An autoclave is possibly one of the most important devices in the field of medicine. The device is used in this field to boil solutions way above their boiling points to sterilize medical equipments. In the manufacturing sector, an autoclave is used to “cure” some products during the process of manufacturing.
There are numerous types of autoclaves, with the simplest resembling a pressure cooker. The device is often a large pot with a gauge on top and bolts used to fasten the top. The reasoning behind this is that water, for instance, can be heated above its normal boiling point of 100 degrees Celsius or 212 degree Fahrenheit. In an open or ordinary pot, the boiling point of pure water cannot exceed 1000C or 2120F.
Most medical personnel have small autoclaves in their working stations, which they use to sterilize small batches used autoclave of instruments. The small autoclaves are usually placed on a cart-like mounting. This ensures that they can be easily moved from one station to another. Smallest autoclaves resemble average-size microwaves.
Large medical institutions, on their part, use bigger autoclaves that resemble dishwashers in size. Owing to their large size, these autoclaves can sterilize large batches of surgical instruments in just one cycle. This makes the devices of great demand in operation rooms and emergency stations. Ideally, autoclaves are designed to be one-touch devices. Technicians only need to load them with contents, and then press the start button just once and the machine does the rest. The technician needs not to monitor its performance.

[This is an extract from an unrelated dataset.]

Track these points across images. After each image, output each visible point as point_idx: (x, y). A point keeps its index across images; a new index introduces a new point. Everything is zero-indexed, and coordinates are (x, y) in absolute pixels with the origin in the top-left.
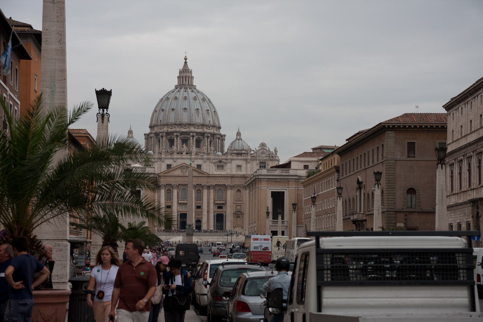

Still in answering the question of what is an autoclave, a brief history of the equipment will be in order. The device was invented in 1978 by Charles Chamberland. By this time, the need to use sterilized equipment in medicine was becoming more of a necessity than an alternative. The equipment, thus, gained popularity at an unprecedented rate because medical personnel were interested in finding other ways of sterilizing instruments besides heating them with fire. Upon acceptance, the equipment became indispensable in laboratories. Today, however, with the introduction of single-use needles and other equipments, autoclaves seem to be losing popularity. This, however, does not mean that they are no longer essential. As a matter of fact, modern hospital emergency stations and operation rooms consider the equipment to be of great necessity.
Someone may ask: what is an autoclave? The best answer to give would be to say that it is a device that has the power to heat solutions beyond their ordinary boiling points. It is mainly used in the medical field and in the manufacturing sector.